## BRIEF
For the listing below, show each line that includes the string "tail".

···

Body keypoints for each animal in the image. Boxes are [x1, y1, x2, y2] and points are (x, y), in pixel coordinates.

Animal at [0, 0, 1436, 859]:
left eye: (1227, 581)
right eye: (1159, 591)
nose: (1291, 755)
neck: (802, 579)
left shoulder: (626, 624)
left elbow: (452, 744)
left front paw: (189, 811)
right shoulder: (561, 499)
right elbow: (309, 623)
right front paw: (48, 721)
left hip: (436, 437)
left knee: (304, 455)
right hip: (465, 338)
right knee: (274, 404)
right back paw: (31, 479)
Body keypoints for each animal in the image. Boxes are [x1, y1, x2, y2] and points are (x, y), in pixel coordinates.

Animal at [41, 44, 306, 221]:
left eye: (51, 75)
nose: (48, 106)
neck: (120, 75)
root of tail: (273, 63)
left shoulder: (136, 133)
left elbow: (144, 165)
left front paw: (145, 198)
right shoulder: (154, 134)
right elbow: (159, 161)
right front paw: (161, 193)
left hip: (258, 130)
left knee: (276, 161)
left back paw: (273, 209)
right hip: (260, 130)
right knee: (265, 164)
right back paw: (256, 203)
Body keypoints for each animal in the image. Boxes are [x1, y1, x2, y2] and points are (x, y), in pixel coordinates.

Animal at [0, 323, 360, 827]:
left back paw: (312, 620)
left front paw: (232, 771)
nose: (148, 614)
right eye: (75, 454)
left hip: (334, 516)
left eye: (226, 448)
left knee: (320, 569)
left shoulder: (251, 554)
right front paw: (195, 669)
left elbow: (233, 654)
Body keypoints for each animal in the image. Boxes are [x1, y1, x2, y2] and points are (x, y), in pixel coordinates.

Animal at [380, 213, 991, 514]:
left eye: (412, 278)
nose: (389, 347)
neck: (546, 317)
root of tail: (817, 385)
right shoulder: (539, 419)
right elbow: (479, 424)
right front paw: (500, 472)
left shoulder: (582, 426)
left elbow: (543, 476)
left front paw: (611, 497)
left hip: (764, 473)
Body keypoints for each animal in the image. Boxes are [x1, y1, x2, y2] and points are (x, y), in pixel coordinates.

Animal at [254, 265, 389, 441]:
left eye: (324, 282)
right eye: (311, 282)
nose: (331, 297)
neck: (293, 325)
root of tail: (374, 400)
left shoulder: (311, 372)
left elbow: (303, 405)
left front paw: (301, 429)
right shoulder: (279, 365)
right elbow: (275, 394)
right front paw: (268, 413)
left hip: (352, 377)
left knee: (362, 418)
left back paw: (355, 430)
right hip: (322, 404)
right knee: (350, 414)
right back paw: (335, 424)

···

## SOLUTION FOR THIS TASK
root of tail: (273, 63)
root of tail: (817, 385)
root of tail: (374, 400)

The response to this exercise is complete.